Myopathies are defined as diseases of skeletal muscle and can have many causes. Accordingly, myopathies can present in a variety of ways, but one of the cardinal features is muscle weakness. Weakness can affect muscles of the eyes, face, arms, legs, trunk, swallowing, and breathing. While certain myopathies can present with muscle pains, cramps, and stiffness, these features are non-specific to myopathies and can be seen in many other diseases, including those outside the realm of neuromuscular disorders. The most common myopathies seen in the Neuromuscular Center are inflammatory myopathies, muscular dystrophies, metabolic myopathies, myopathies associated with systemic disorders, and myopathies due to certain medications.

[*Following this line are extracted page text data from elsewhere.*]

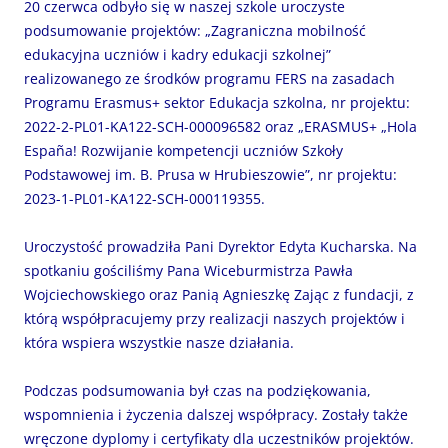
20 czerwca odbyło się w naszej szkole uroczyste
podsumowanie projektów: „Zagraniczna mobilność
edukacyjna uczniów i kadry edukacji szkolnej”
realizowanego ze środków programu FERS na zasadach
Programu Erasmus+ sektor Edukacja szkolna, nr projektu:
2022-2-PL01-KA122-SCH-000096582 oraz „ERASMUS+ „Hola
España! Rozwijanie kompetencji uczniów Szkoły
Podstawowej im. B. Prusa w Hrubieszowie”, nr projektu:
2023-1-PL01-KA122-SCH-000119355.
Uroczystość prowadziła Pani Dyrektor Edyta Kucharska. Na
spotkaniu gościliśmy Pana Wiceburmistrza Pawła
Wojciechowskiego oraz Panią Agnieszkę Zając z fundacji, z
którą współpracujemy przy realizacji naszych projektów i
która wspiera wszystkie nasze działania.
Podczas podsumowania był czas na podziękowania,
wspomnienia i życzenia dalszej współpracy. Zostały także
wręczone dyplomy i certyfikaty dla uczestników projektów.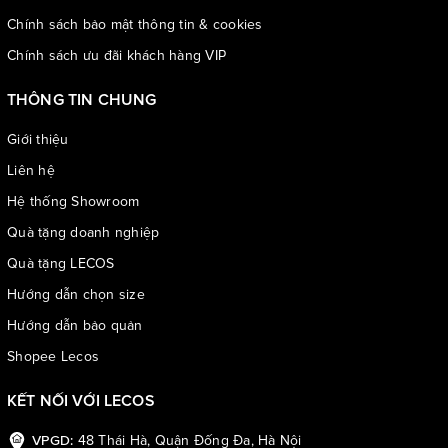
Chính sách bảo mật thông tin & cookies
Chính sách ưu đãi khách hàng VIP
THÔNG TIN CHUNG
Giới thiệu
Liên hệ
Hệ thống Showroom
Quà tặng doanh nghiệp
Quà tặng LECOS
Hướng dẫn chọn size
Hướng dẫn bảo quản
Shopee Lecos
KẾT NỐI VỚI LECOS
48 Thái Hà, Quận Đống Đa, Hà Nội
VPGD: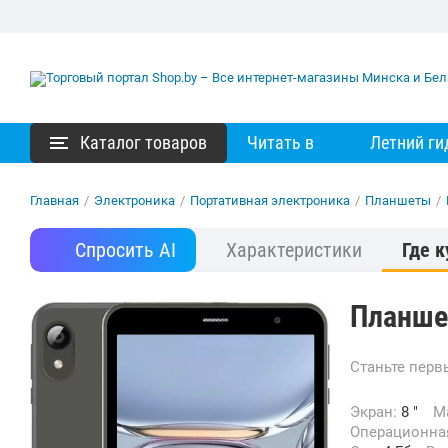
Каталог товаров
Читать в
Летний ги
Главная
/
Электроника
/
Портативная электроника
/
Планшеты
/
Спросить AI
Характеристики
Где к
Планше
Станьте пер
Экран:
8 "
Операционна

As with peripheral neuropathies and MG, the diagnosis of myopathies requires a neurologic history and examination. Laboratory tests are used to measure enzymes of the muscles and look for associated systemic disorders. While the EDX examination can play a diagnostic role, the ‘gold standard’ for most myopathies requires a muscle biopsy. This procedure is performed on an outpatient basis by an experienced physician. The muscle biopsies are carefully prepared and undergo extensive analysis in the Cleveland Clinic Surgical Pathology laboratory to determine the existence of myopathies. On occasion, muscle specimens may be sent to outside facilities for special stains.
The treatment of myopathies is multidisciplinary and depends on the type of myopathy. Certain types of myopathies can be treated with immune-suppressant agents and IVIG. Most myopathies require the use of supportive services, such as physical and occupational therapy, pulmonary medicine, cardiology, dietary management, and speech/swallowing therapists. Surgical treatment of spine and limb deformities is used in long-standing cases.